Как ни странно, на пятые сутки почти непрерывного противостояния с персами, число раненых в лазарете заметно убавилось. В первую очередь, это было вызвано тем, что сюда после вылазки на вражеские батареи почти не приносили новых контуженных артиллерийским огнем или тех, кого защепило осколками гранат и ядер. Кроме того, очень многие умерли от болевого шока или от скорой горячки, вызванной загниванием ран.
И не то, чтобы Мишка за эти дни стал совсем равнодушен к чужому страданию. Просто он приобрел свыше некоторую спасительную привычку — для того чтобы, по мере возможности, исполнять свое дело и облегчать участь раненых. У него, волей случая заменившего полкового врача, появились сноровка и навык при наложении перевязок, а также необходимая твердость руки для извлечения пуль и для удаления изуродованных конечностей. Он вполне уже мог поесть что-нибудь между делом, он притерпелся и к запаху смерти, и к пятнам крови на обрывках одежды, и к стонам, которые не прекращались над лазаретом ни на минуту. Он засыпал без видений, когда появлялась такая возможность.

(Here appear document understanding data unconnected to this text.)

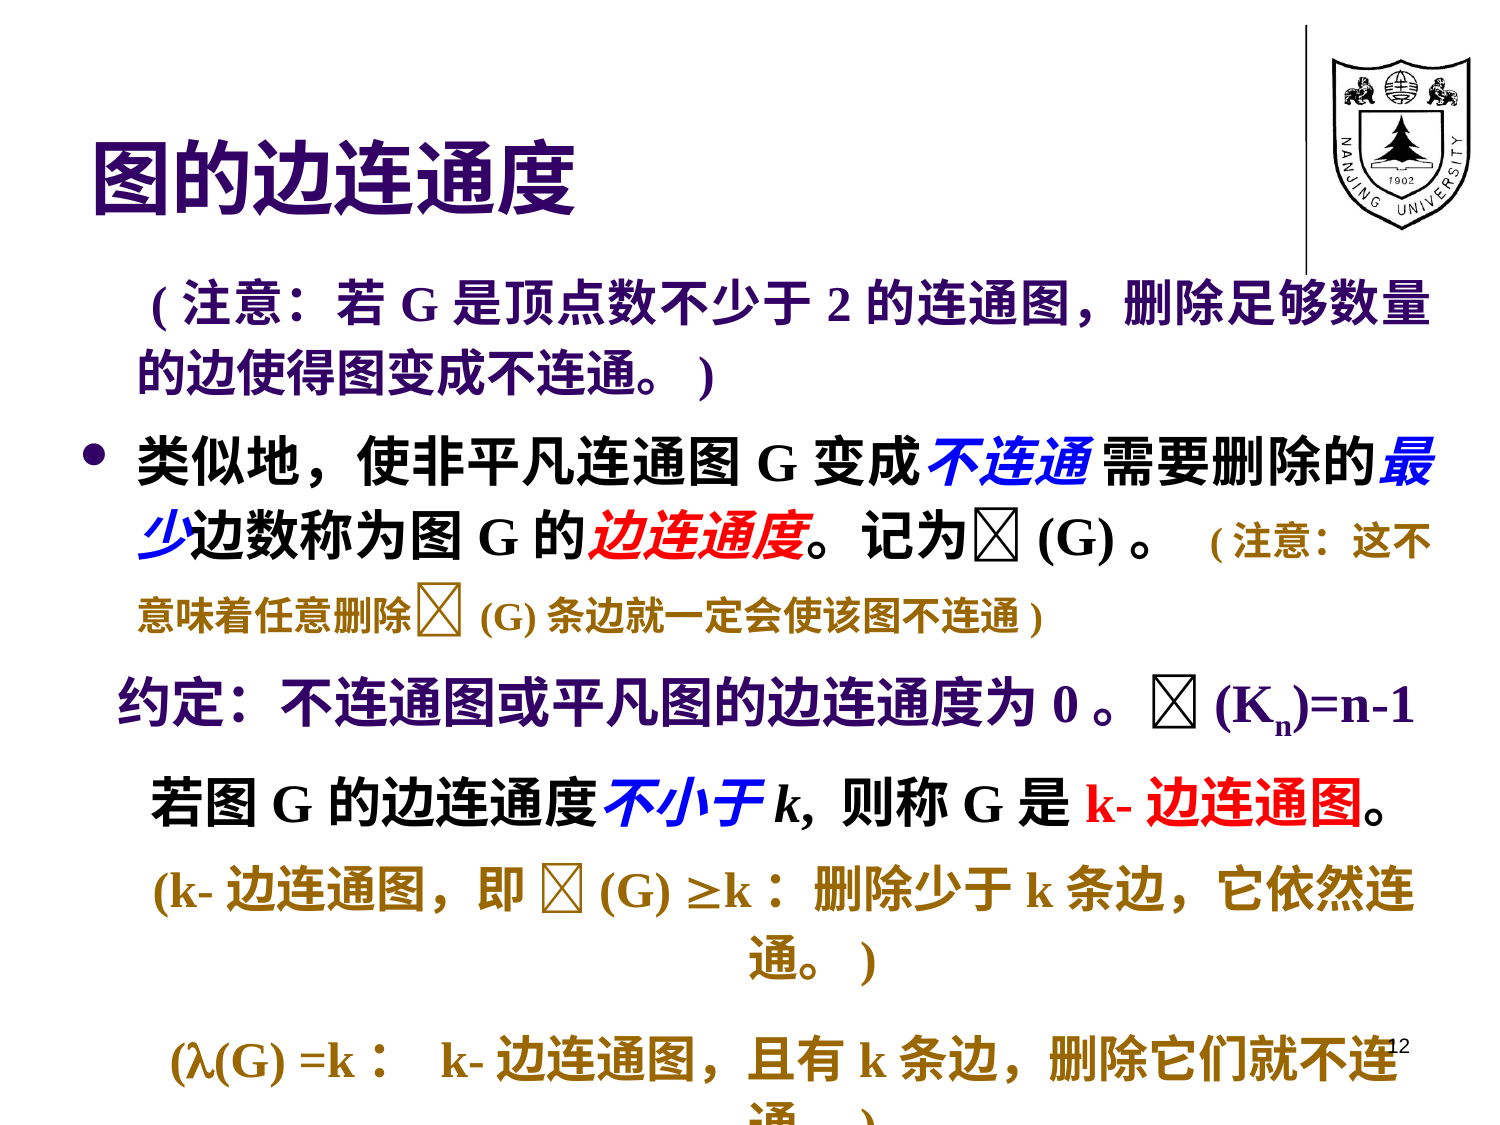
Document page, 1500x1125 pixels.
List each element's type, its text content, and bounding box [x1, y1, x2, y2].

picture [1328, 51, 1481, 235]
slide_number 12 [1074, 1024, 1426, 1101]
title 图的边连通度 [75, 20, 1313, 233]
list (注意：若G是顶点数不少于2的连通图，删除足够数量的边使得图变成不连通。) 类似地，使非平凡连通图G变成不连通 需要删除的最少边数称为图G的边连通度。记为(G)。 (注意：这不意味着任意删除(G)条边就一定会使该图不连通) 约定：不连通图或平凡图的边连通度为0。(Kn)=n-1 若图G的边连通度不小于k, 则称G是k-边连通图。 (k-边连通图，即 (G) k：删除少于k条边，它依然连通。) ((G) =k： k-边连通图，且有k条边，删除它们就不连通。) [64, 255, 1447, 1094]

Очевидно, по этой причине приказ о выступлении был воспринят Гаврилой Смирновым и Мишкой без радости или восторга, но с явственным облегчением. Они оба, как и большинство обитателей лагеря, предпочитали бы для себя смерть в открытом бою, нежели затянувшееся ожидание безответной расправы и плена.
Костров в эту ночь разжигали не более, но и не менее, чем обычно. При их скудном свете солдаты зарыли и закидали камнями трофейные фальконеты. Таким же образом майор Котляревский распорядился поступить и с могилами павших товарищей — чтобы неприятель не имел возможности надругаться над их телами.
Обозные телеги оставили на разграбление неприятелю — чтобы ввести его в заблуждение и, по возможности, удержать от преследования хотя бы на первое время.
По недостатку лошадей егеря и гренадеры тащили орудия на лямках. Колеса пушечные было приказано смазать еще раз и обмотать шинелями. Верхами ехали только три офицера: полковник Карягин, майор Котляревский и герой недавней вылазки против неприятельской батареи поручик Ладинский, получивший ранения в ногу и в грудь — да и то потому лишь, что солдаты сами не допустили их спешиться, обещая на руках вытаскивать пушки, где это будет нужно. Исключение было сделано также для казначейской и лазаретной повозок, в которые согласно личному распоряжению полковника все-таки запрягли по паре крепких лошадей.
Большинство раненых забрали на носилки. На лазаретную телегу положили несколько человек, при которых остался один Павлов — девушка-переводчица была теперь неотлучно при брате, а солдат Гаврила Сидоров ушел к себе в роту. На прощание он отечески потрепал Мишку по затылку:
— Что повесили нос, господин помощник полкового лекаря? Это, братец, еще ничего, пустяки… я вот слышал, что будто бы государь наш Петр Третий в морском городе Кронштадте после осмотра госпиталей предписал, чтобы все больные матросы немедленно выздоровели!
— Ну и как?
— Да никак! Ничего не поделаешь, коли прикажут…
Перед выходом не досчитались нескольких солдат на линии. То ли их выкрали неприятельские лазутчики, то ли сами они дезертировали, или перебежали к противнику вслед за Лисенко… в любом случае переменять решение было поздно.
Помолившись, полковник Карягин велел зарядить пушки картечью:
— Ну, с Богом!
И так в самую полночь на 29 июня, тихо, без шума отряд его выступил в новый поход…
Безусловно, успеху отчаянного предприятия способствовали непогода, непроглядная темень, но, в особенности — отвага и ловкость проводника.